The spiritual successor to Transport Tycoon would be Transport Fever 2 and the way the “AI” expands cities is sometimes really weird.
Also Workers&Soviet Republic has a mode where it optionally generates pre built “old” cities and roads when starting a new game (at least on a random map, can’t remember if it can do this on custom maps?) and in some cases the infrastructure clearly shows that the “AI” struggled to build things. Bonus fun fact: If you immediately pause the game when starting a new game, with pre built cities and roads, you can sometimes see the animation for removing a road where the “AI” at first decided to build a road and then regretted it’s choice :O
The whole most recent AI craze have started as invented in Google for one and ONE task only: machine translation. That’s it, nothing less, nothing more.
It turned out that it may translate between many different things, not just between human languages, but also between “description of algorithm in English” and “description of algorithm in Python” and even “translate” from the “name of PS/2 system” into “expanded specification of said PS/2 system”.
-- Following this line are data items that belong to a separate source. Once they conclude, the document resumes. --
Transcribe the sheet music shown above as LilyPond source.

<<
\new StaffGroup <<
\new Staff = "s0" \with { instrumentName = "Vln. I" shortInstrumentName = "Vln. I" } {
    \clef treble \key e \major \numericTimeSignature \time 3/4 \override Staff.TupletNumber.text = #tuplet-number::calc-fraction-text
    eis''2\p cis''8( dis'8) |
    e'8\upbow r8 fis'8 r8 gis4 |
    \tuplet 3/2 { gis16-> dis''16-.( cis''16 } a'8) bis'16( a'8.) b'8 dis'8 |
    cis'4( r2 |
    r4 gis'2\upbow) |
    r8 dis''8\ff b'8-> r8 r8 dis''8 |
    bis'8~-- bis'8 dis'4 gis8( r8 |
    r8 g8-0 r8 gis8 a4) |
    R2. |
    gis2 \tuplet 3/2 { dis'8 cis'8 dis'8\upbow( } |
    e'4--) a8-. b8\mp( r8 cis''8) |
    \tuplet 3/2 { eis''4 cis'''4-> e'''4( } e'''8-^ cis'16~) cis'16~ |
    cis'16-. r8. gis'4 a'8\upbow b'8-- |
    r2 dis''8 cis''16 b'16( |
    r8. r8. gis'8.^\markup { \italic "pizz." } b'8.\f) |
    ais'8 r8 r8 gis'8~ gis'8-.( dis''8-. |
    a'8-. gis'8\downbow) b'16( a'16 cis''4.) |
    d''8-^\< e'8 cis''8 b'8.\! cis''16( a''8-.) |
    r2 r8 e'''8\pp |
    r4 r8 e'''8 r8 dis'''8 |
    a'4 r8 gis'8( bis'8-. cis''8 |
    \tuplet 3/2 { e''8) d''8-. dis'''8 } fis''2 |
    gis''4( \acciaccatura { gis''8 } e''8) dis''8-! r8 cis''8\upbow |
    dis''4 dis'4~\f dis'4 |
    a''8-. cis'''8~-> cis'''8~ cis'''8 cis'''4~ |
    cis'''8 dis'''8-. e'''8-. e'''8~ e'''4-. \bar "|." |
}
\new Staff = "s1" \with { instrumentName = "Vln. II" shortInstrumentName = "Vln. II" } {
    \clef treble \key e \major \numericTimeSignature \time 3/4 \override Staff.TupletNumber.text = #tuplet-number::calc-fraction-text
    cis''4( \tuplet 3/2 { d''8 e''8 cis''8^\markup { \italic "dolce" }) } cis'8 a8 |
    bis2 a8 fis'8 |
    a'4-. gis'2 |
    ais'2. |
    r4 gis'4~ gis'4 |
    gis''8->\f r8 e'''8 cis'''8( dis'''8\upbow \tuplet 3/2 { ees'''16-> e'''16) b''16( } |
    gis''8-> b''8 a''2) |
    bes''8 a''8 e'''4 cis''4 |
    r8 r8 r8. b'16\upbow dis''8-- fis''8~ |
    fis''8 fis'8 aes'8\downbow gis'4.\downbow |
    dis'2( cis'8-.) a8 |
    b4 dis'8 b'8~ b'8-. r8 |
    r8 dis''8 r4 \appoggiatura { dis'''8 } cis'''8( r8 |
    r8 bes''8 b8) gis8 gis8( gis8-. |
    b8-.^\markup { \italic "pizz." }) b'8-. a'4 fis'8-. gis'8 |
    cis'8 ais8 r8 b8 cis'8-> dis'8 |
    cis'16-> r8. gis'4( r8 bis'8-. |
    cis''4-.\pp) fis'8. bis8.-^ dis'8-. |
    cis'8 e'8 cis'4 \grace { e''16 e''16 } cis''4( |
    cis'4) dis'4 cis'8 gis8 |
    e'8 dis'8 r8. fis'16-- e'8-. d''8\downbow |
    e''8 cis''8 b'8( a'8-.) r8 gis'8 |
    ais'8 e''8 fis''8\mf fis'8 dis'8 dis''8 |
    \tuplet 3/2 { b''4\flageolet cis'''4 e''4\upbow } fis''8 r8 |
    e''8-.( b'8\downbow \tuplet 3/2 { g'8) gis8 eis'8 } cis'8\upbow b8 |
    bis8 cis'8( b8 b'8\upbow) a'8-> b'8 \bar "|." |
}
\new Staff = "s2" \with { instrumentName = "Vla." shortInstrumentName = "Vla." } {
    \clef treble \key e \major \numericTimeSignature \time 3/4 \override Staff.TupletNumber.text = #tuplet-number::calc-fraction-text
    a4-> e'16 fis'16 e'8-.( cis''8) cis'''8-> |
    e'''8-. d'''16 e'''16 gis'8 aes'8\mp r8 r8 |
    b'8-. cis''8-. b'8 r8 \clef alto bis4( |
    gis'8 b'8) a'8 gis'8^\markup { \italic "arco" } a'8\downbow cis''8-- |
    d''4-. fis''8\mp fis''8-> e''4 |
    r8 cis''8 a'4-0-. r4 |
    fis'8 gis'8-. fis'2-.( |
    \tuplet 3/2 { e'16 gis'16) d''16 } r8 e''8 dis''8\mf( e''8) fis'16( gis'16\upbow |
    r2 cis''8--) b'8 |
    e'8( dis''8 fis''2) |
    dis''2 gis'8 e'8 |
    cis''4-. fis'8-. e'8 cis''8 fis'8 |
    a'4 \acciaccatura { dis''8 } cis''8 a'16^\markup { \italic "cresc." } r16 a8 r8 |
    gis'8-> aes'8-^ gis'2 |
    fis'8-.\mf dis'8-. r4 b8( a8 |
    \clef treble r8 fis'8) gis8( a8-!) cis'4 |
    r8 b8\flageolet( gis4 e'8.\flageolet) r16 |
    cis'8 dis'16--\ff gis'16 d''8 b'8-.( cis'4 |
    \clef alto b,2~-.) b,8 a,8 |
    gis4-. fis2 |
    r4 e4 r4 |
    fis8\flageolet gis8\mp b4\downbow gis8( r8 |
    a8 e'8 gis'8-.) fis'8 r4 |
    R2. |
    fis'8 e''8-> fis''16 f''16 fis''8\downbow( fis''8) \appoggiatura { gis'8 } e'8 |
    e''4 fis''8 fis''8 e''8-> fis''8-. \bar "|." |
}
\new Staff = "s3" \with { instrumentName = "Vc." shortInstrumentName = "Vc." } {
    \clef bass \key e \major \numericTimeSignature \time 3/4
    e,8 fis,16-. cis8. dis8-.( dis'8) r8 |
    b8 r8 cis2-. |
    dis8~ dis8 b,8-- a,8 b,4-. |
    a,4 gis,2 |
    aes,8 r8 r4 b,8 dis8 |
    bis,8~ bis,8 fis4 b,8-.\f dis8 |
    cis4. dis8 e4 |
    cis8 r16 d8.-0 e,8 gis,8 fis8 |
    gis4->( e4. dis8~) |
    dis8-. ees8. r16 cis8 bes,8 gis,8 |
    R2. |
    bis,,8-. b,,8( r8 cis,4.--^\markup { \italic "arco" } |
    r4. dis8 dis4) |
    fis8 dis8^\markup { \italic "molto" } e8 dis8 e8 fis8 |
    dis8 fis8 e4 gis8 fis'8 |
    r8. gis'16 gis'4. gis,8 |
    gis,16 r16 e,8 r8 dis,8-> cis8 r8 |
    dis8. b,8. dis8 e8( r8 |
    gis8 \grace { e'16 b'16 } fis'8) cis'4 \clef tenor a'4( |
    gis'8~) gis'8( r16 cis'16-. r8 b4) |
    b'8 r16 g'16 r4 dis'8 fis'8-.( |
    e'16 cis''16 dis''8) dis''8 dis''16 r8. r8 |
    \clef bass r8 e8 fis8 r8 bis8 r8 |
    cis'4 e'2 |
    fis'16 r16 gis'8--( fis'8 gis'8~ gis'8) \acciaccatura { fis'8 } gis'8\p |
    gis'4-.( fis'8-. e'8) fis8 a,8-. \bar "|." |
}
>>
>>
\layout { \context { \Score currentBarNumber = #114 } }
But when you ask to translate from the name of model that doesn’t exist… well… it does a VERY credible imitation of a student during exam in a similar situation: it ”tries to read the answer in the eyes of the examiner”.
Whether to call it AI or not is good question, but there are no thinking or deduction involved, just memory.
It doesn’t matter what it is called. Is it useful? So far, the answer is no. Sure, some developer could carefully craft a demo that seems to work for one problem but it will be a long time before it can be relied on.